En Israël, l’effet est plus limité. Ce dimanche, par exemple, des civils israéliens ont manifesté devant le point de passage de Kerem Shalom vers Gaza pour demander l’arrêt des camions d’aide, affirmant que tant que les otages n’étaient pas libérés, aucune aide ne devait être acheminée vers Gaza. La police a essayé d’arrêter ces manifestants avec beaucoup plus de force pour permettre aux camions d’entrer. L’arrêt de la CIJ, l’ordonnance préliminaire autorisant l’entrée de l’aide humanitaire, a été invoqué pour justifier l’entrée de cette aide. Je pense qu’Israël sera plus prudent dans sa conduite au cours du prochain mois au moins, ce dont il devra maintenant rendre compte à la CIJ.
Depuis le début de cette guerre, deux choses sont frappantes. Tout d’abord, le gouvernement américain semble avoir perdu son influence sur Israël, et le gouvernement israélien a gagné beaucoup plus d’indépendance par rapport aux autorités américaines. Êtes-vous d’accord ?
Je ne pense pas que la guerre ait démontré un quelconque affaiblissement de l’influence des États-Unis sur Israël. Elle montre plutôt que l’administration Biden a décidé de donner à Israël tout ce qu’il voulait, de lui donner carte blanche et de se plier en quatre pour le soutenir, même au prix d’un lourd coût politique.
Vous ne seriez pas d’accord pour dire que Blinken a essayé à plusieurs reprises d’influencer le cours de la guerre, sans succès ?

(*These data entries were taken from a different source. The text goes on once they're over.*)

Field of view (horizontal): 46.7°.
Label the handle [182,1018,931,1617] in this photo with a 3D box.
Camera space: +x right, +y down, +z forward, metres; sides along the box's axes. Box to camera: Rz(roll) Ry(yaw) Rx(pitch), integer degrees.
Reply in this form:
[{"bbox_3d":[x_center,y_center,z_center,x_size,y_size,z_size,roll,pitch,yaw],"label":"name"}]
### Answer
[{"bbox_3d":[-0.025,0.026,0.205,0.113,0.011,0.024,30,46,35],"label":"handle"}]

Je ne diras pas que Blinken a essayé et échoué parce qu’il n’a jamais utilisé les outils dont il dispose. La guerre a montré de manière explicite à quel point Israël est incroyablement dépendant des États-Unis, qu’il a eu besoin de livraisons d’armes d’urgence pour mener cette guerre. Les États-Unis les ont fournies sans condition.
Que pensez-vous du rôle croissant de l’Arabie saoudite dans la diplomatie arabe ? Que pouvons-nous en attendre ?
Le rôle principal de l’Arabie saoudite dans cette équation est de savoir si elle accepterait de normaliser les relations avec Israël en échange de quelque chose. Avant le 7 octobre, le quelque chose dont tout le monde discutait — autrement dit, la principale chose que l’Arabie saoudite voulait —, c’était des programmes nucléaires civils soutenus par les États-Unis, en plus d’un traité de défense. Bref, elle voulait des concessions de la part des Washinton. En outre, avant le 7 octobre, il était question d’accorder quelques miettes à l’Autorité palestinienne en Cisjordanie. De l’avis de la plupart des observateurs, les États-Unis étaient plus intéressés que les Saoudiens à exiger des concessions pour l’Autorité palestinienne.
Aujourd’hui, la presse rapporte que l’Arabie saoudite exige la création d’un État palestinien, et pas seulement une voie vers un État palestinien. Nous devons attendre et voir si c’est vraiment le cas. Il y a tellement d’obstacles à la normalisation israélo-saoudienne, y compris celui d’amener le Congrès américain à accepter toutes les demandes de Riyad. Le pays n’est pas populaire aux États-Unis, en particulier au sein du parti démocrate, et le temps dont dispose le Congrès pour accepter de manière plausible toute demande est limité en raison du cycle électoral américain. Bientôt, non seulement les démocrates mais aussi les républicains s’opposeront à un grand accord avec l’Arabie saoudite : les démocrates parce qu’ils ne considèrent pas qu’il est dans l’intérêt des États-Unis de forger des liens étroits avec l’un des États les plus répressifs du monde, et les républicains parce qu’ils ne voudront pas donner à Biden une victoire en matière de politique étrangère avant l’élection de novembre.
Quoi qu’il en soit, ces conversations sur des concessions à accorder à l’Autorité palestinienne ne sont pas pertinentes tant qu’elles ne prennent pas en compte l’acteur politique palestinien le plus puissant aujourd’hui, le Hamas.